El pasado sábado se estrenó con la Real Sociedad
el último fichaje que aún no había debutado ni en los amistosos ni en competición oficial: El nuevo Anoeta. Ante el Atlético Ødeegaard y Monreal demostraron ser grandísimas incorporaciones, pero fue el estadio el que realmente marcó las diferencias. Lo que antes era un campo frío en el que la voz de la afición se perdía por la pista de atletismo antes de llegar al césped ahora se ha convertido en una auténtica olla a presión, y eso no es solo un punto a favor para los aficionados, que pueden distinguir a los futbolistas sin catalejos, también lo es para los jugadores que defienden la zamarra txuri-urdin sobre el terreno de juego.
Nada más cruzar el túnel que conecta con los graderíos no pude evitar que se me escapara una pequeña pero sincera sonrisa. Por fin el estadio que merecíamos. Creo que no me equivoco si aseguro que las 34.500 gargantas que acompañaron al equipo (algunos medios dicen que fueron incluso más de 36.000 en realidad) sintieron lo mismo que yo al presenciar en primera persona el nuevo campo. Imposible que los futbolistas no sintieran lo mismo.

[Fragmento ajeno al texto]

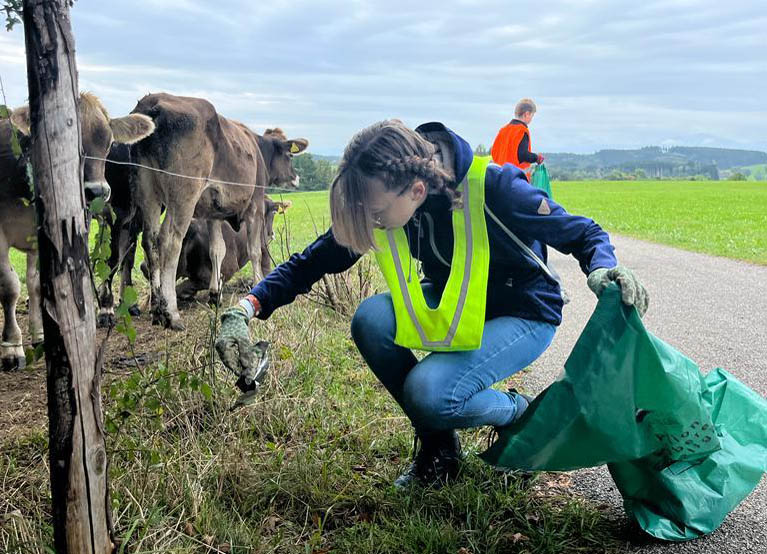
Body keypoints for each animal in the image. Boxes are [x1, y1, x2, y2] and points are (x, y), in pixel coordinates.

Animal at [0, 93, 156, 368]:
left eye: (108, 142)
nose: (97, 191)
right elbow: (9, 286)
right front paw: (11, 348)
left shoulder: (119, 216)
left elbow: (112, 260)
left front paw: (106, 307)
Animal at [130, 91, 306, 328]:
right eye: (290, 155)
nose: (297, 178)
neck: (258, 149)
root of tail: (154, 103)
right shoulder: (255, 205)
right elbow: (255, 250)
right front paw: (257, 283)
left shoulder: (212, 212)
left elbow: (217, 249)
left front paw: (215, 293)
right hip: (183, 195)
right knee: (169, 240)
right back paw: (171, 312)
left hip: (146, 188)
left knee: (150, 240)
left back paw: (157, 308)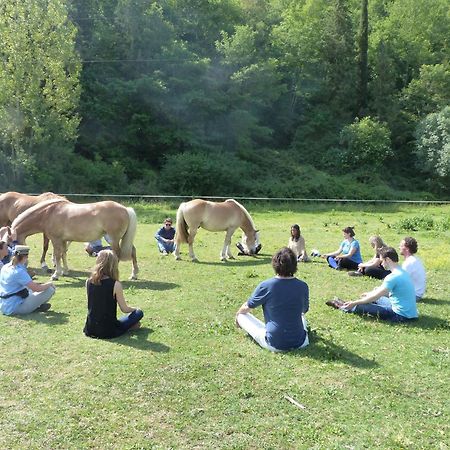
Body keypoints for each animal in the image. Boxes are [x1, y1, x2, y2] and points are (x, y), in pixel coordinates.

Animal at [11, 199, 140, 280]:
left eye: (11, 244)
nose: (13, 263)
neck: (48, 213)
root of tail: (125, 209)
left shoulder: (56, 240)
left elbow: (57, 255)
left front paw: (56, 274)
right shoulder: (63, 240)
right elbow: (63, 254)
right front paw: (65, 271)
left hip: (113, 239)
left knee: (117, 254)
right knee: (133, 251)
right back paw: (134, 275)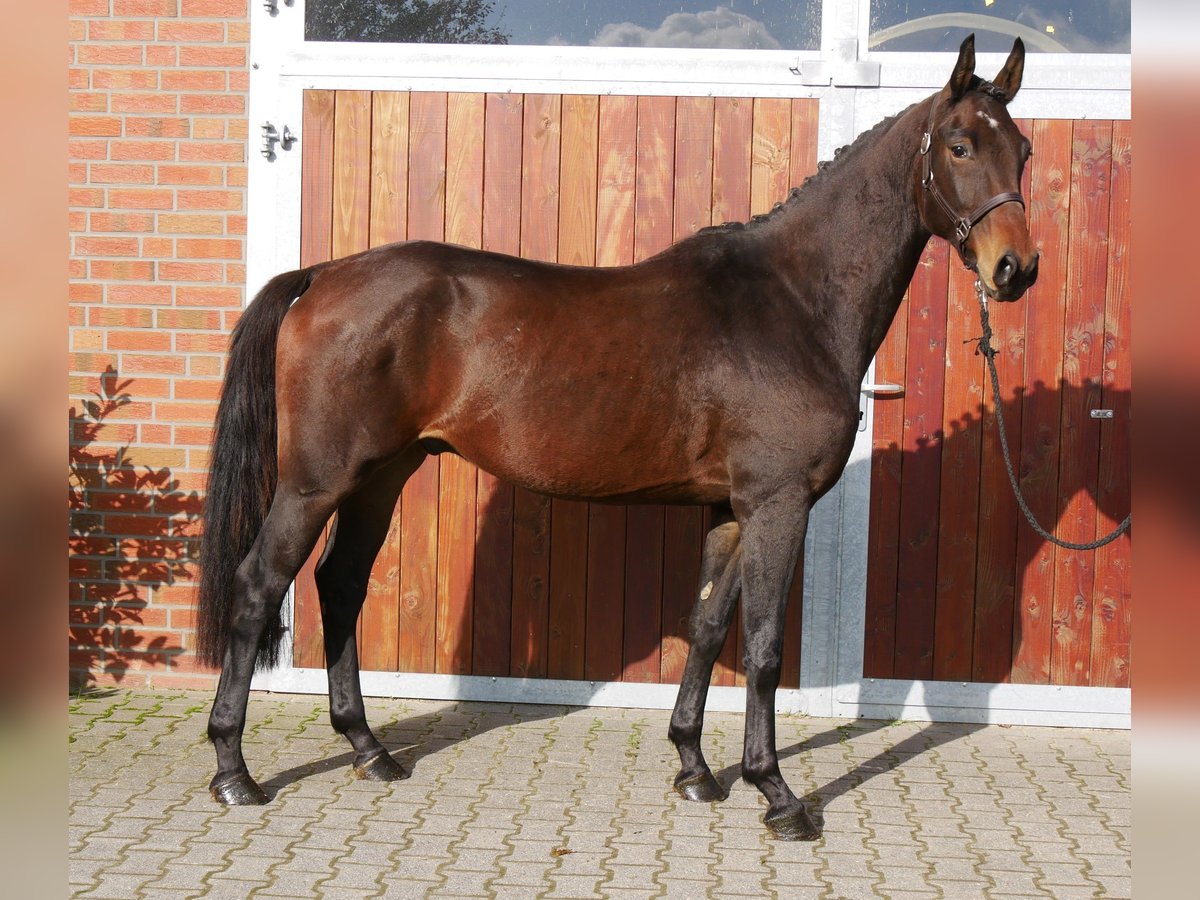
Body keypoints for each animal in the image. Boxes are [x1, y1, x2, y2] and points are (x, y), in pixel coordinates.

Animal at [199, 33, 1041, 840]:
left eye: (1024, 150)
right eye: (959, 145)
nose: (1016, 269)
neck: (792, 303)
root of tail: (323, 274)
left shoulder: (731, 509)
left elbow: (707, 627)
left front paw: (695, 768)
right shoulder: (778, 504)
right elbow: (765, 646)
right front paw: (777, 794)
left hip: (380, 476)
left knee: (340, 586)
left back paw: (369, 750)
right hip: (316, 483)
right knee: (258, 586)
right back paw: (235, 772)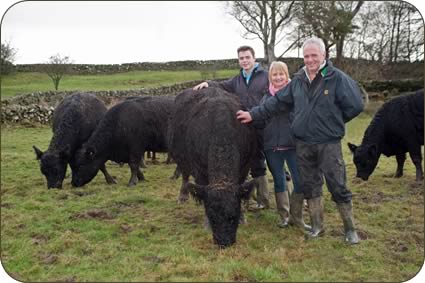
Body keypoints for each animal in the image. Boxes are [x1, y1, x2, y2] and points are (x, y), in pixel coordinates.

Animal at [168, 87, 255, 248]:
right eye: (211, 215)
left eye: (233, 216)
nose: (223, 242)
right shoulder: (199, 170)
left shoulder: (245, 166)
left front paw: (243, 217)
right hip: (180, 155)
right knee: (185, 175)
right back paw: (182, 195)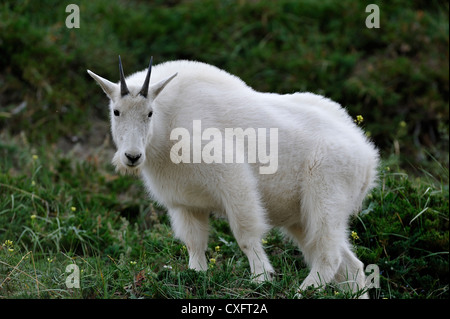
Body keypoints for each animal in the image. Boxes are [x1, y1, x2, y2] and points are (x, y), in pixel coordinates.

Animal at [86, 56, 378, 298]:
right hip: (302, 216)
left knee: (329, 255)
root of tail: (367, 156)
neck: (168, 124)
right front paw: (196, 275)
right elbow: (194, 243)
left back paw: (302, 291)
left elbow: (246, 235)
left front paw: (261, 279)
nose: (132, 156)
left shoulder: (233, 180)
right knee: (351, 266)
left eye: (149, 113)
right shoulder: (184, 203)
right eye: (116, 111)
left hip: (327, 194)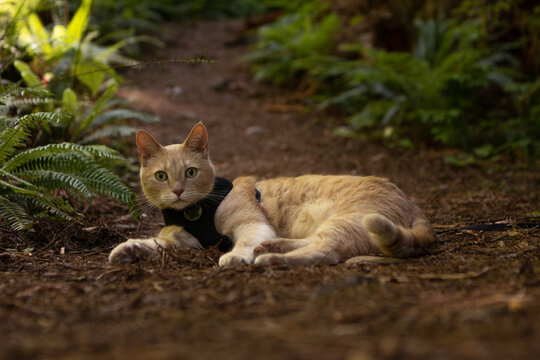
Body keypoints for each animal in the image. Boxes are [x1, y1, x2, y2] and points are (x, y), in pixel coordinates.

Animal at [108, 122, 434, 266]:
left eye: (190, 172)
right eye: (161, 176)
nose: (177, 191)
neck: (195, 212)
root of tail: (412, 203)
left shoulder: (253, 224)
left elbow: (245, 240)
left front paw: (236, 255)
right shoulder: (186, 241)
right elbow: (156, 242)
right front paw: (130, 248)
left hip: (348, 220)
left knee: (326, 251)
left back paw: (270, 258)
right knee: (316, 244)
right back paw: (274, 248)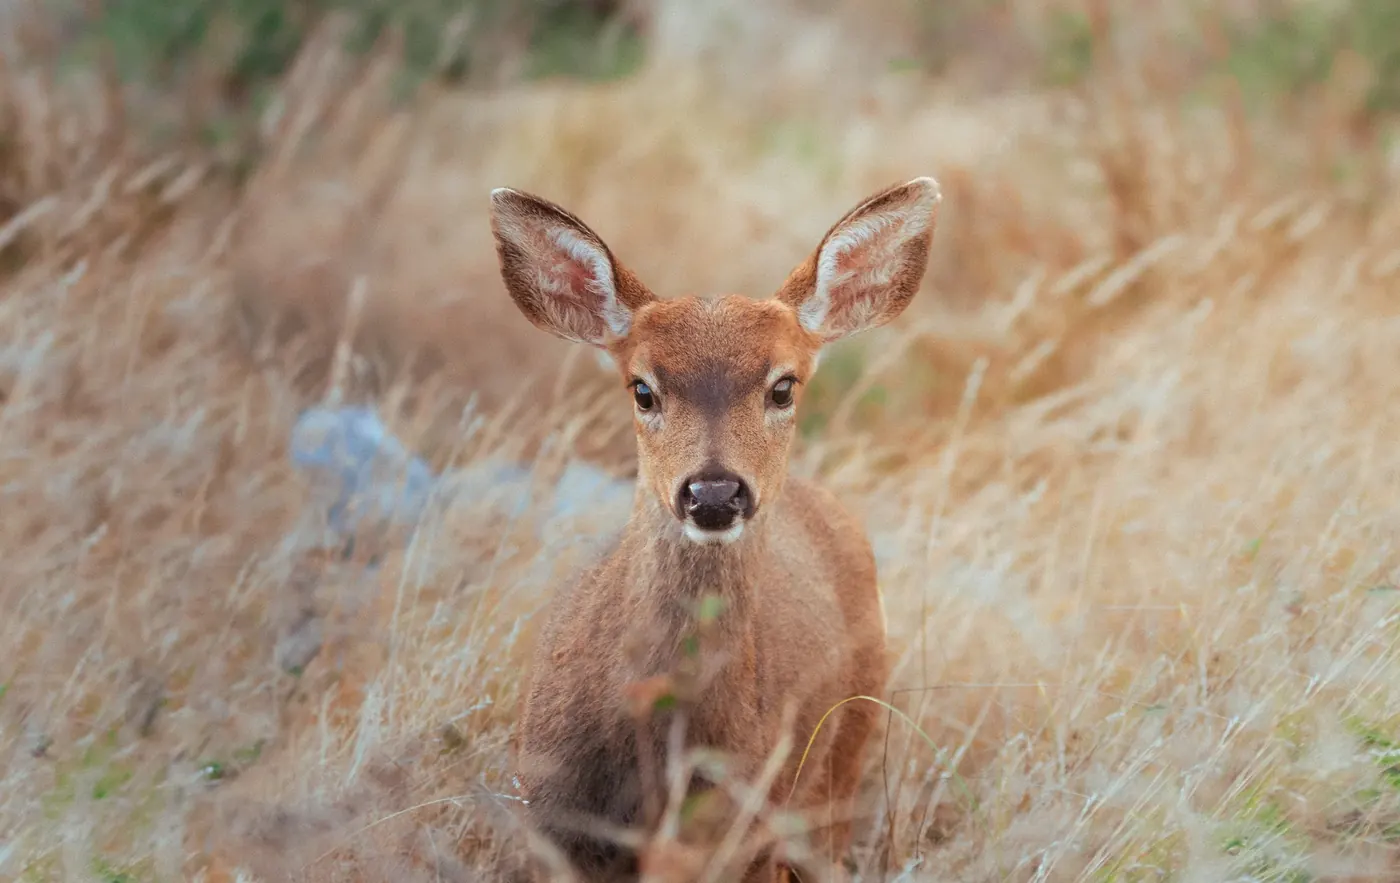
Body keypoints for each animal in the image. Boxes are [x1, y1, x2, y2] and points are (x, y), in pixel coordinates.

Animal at [489, 176, 941, 882]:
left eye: (783, 386)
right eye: (642, 389)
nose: (714, 493)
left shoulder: (737, 828)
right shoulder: (550, 823)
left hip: (846, 748)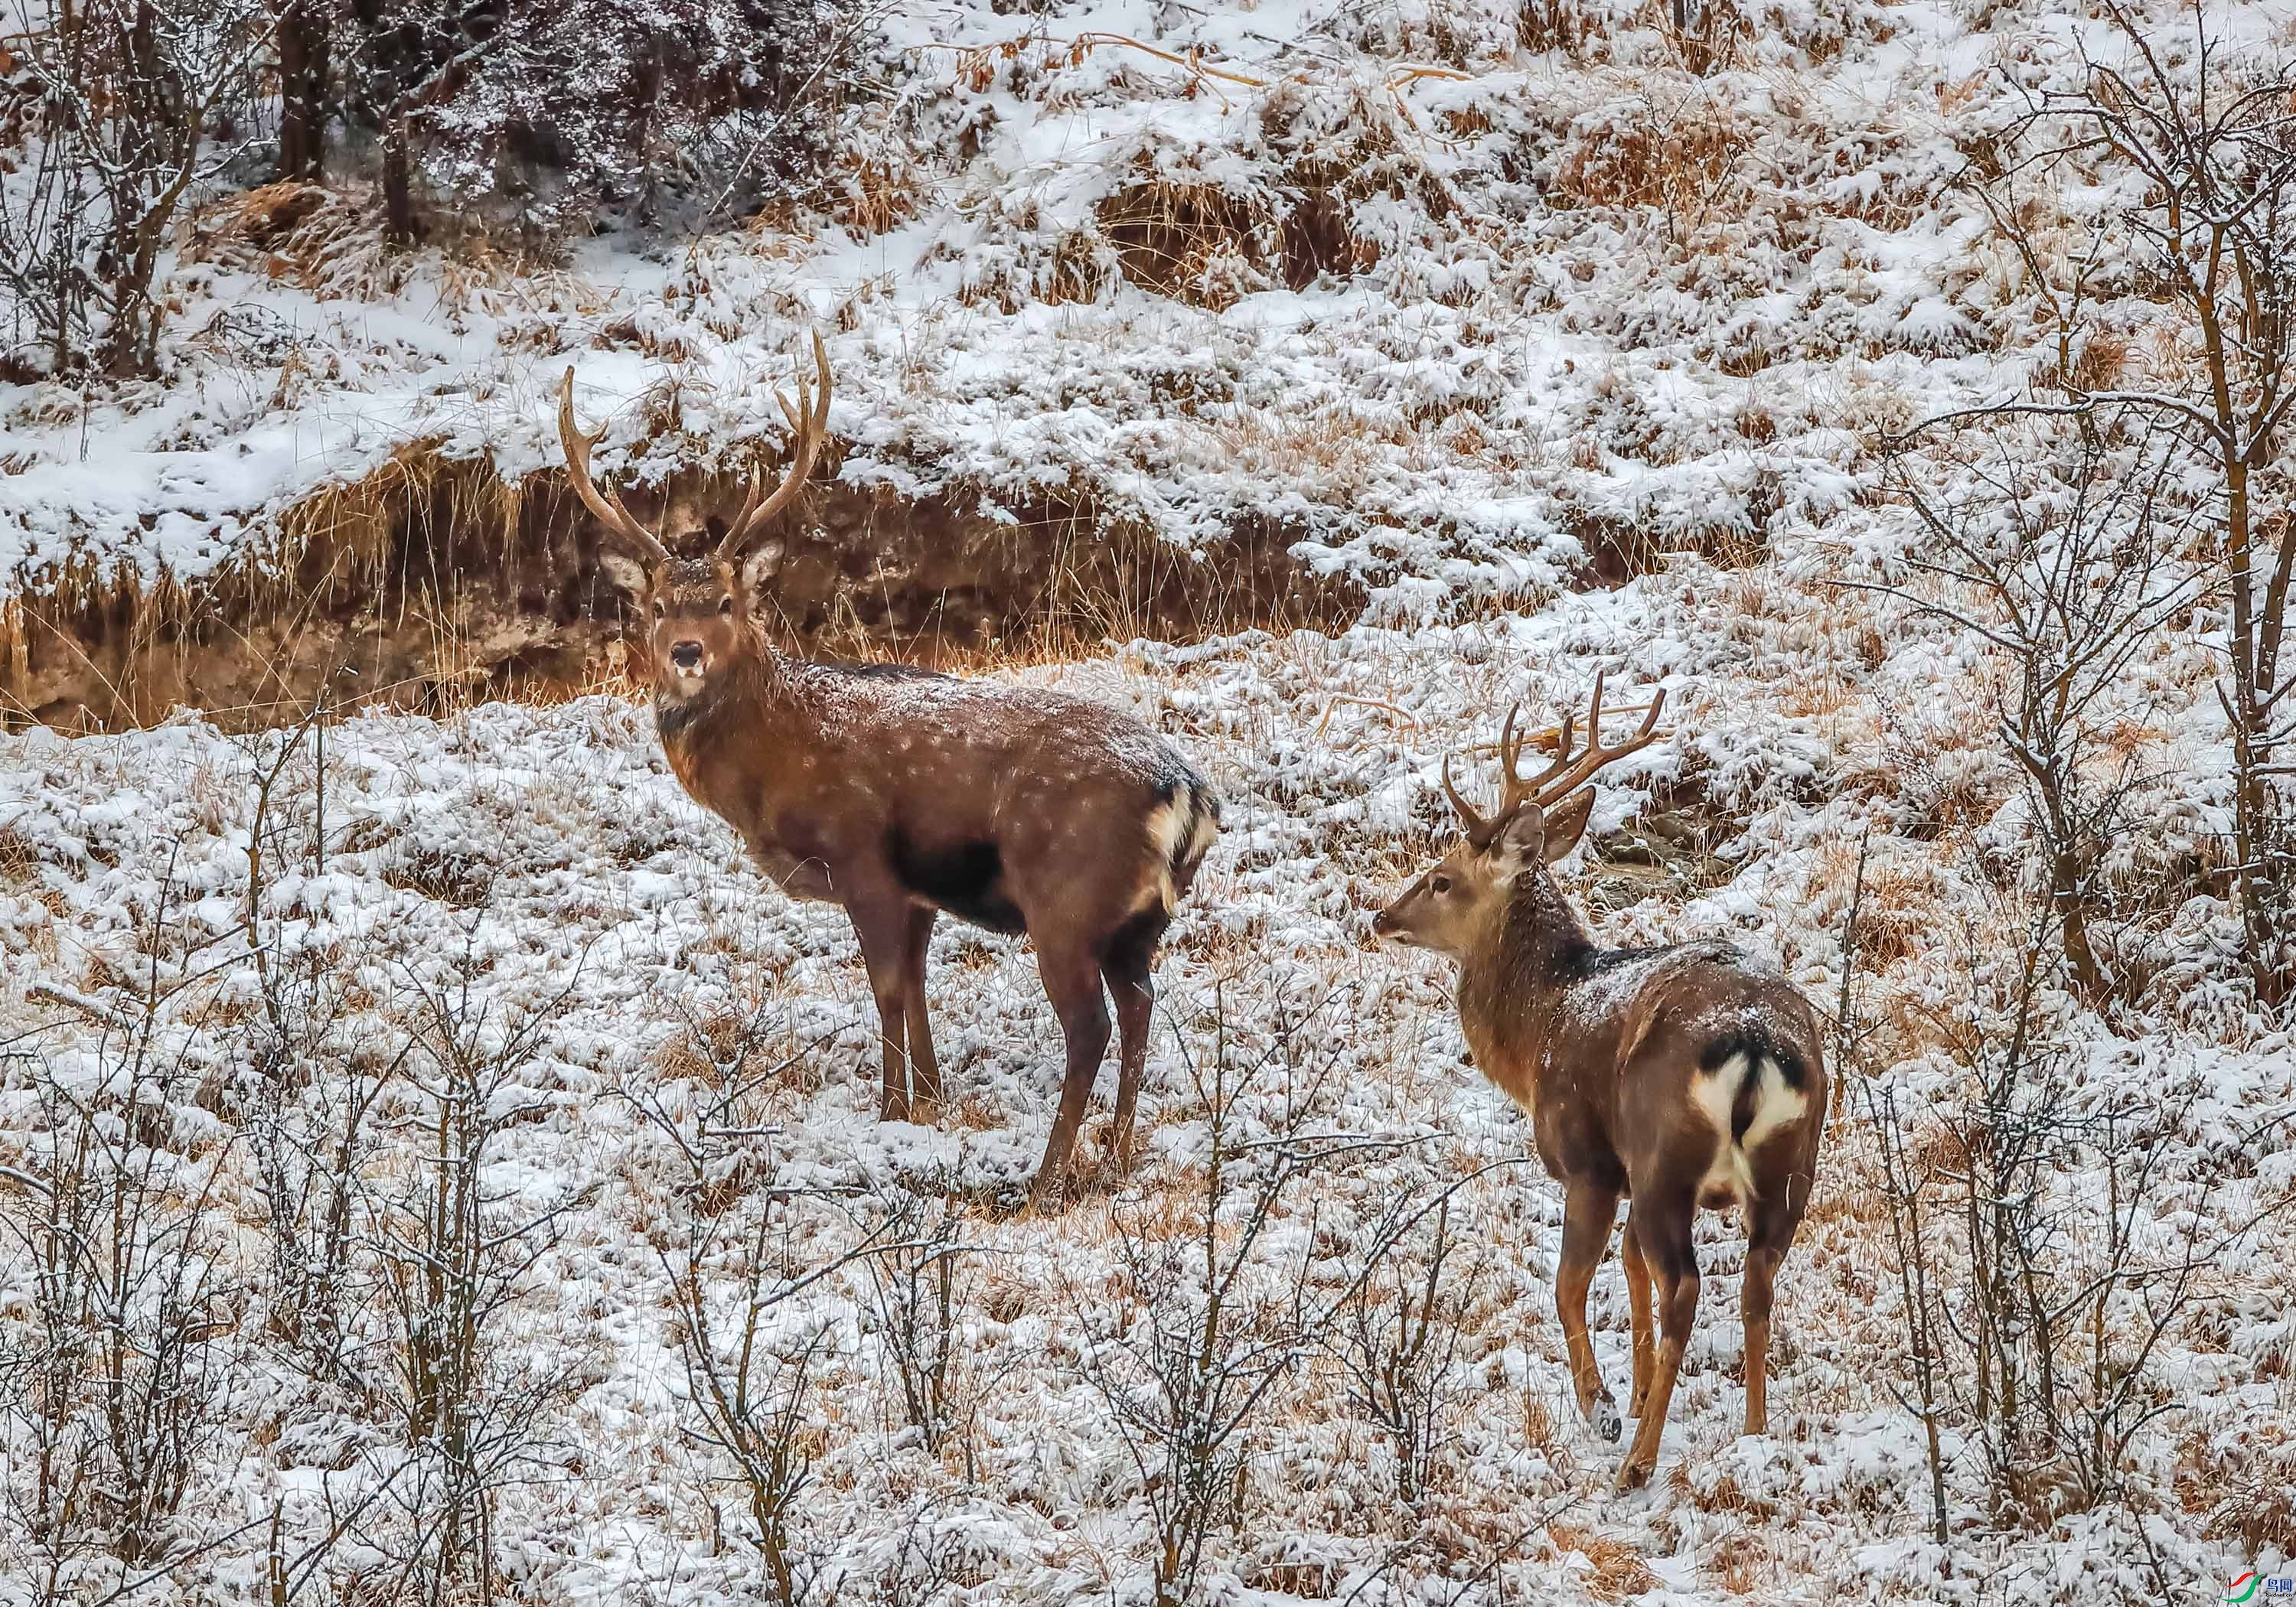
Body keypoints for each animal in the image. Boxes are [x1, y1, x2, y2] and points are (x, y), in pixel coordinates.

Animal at [560, 342, 1221, 1203]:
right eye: (659, 606)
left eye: (729, 603)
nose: (686, 653)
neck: (776, 760)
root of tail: (1186, 794)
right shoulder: (919, 891)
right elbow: (917, 985)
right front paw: (932, 1098)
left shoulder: (864, 859)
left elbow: (885, 990)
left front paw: (890, 1113)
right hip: (1137, 922)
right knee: (1141, 1008)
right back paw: (1114, 1156)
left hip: (1066, 898)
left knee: (1091, 1027)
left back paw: (1046, 1175)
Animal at [1359, 670, 1828, 1488]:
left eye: (1442, 879)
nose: (1383, 917)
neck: (1544, 1021)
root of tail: (1756, 1043)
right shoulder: (1628, 1171)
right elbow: (1630, 1270)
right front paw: (1636, 1394)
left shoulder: (1592, 1159)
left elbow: (1570, 1284)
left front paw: (1603, 1404)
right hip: (1789, 1166)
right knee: (1756, 1284)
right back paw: (1754, 1435)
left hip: (1668, 1156)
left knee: (1688, 1287)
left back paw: (1639, 1461)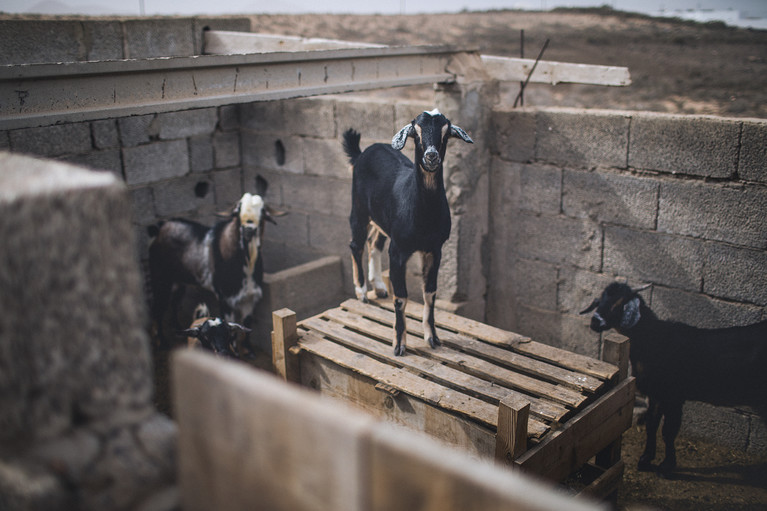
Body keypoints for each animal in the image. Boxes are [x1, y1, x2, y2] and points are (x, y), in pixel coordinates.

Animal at [344, 109, 474, 356]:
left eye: (446, 133)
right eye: (416, 132)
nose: (431, 157)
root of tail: (362, 152)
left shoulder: (434, 249)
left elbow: (430, 293)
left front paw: (432, 338)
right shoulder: (399, 251)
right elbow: (401, 298)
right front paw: (399, 345)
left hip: (382, 219)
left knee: (374, 243)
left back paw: (379, 287)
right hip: (359, 207)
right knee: (356, 244)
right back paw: (362, 291)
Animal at [584, 282, 767, 478]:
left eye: (619, 303)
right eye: (601, 299)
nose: (595, 322)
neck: (652, 340)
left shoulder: (673, 395)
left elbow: (668, 431)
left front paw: (666, 466)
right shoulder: (656, 394)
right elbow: (652, 424)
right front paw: (646, 459)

La victoria contra el Atlético fue el broche de oro a una tarde en la que se pudo ver a Anoeta en todo su esplendor, un estadio que llevó en bolandas al equipo. La Real Sociedad, de la mano de Jokin Aperribay, ha saldado una deuda pendiente que tenía con su afición desde que derribaron Atotxa y construyeron un estadio olímpico (no de fútbol) en su lugar. Ahora, la hinchada debe responder e intentar que lo que se vio el sábado no quede en una anécdota. Un campo implicado puede significar muchos puntos al final de la temporada. Antes el 12º jugador de la Real estaba en el banquillo y poco podía hacer. Ahora que es titular puede aportar más, pero su responsabilidad también es mayor. El sueño se ha cumplido, pero no ha hecho nada más que empezar.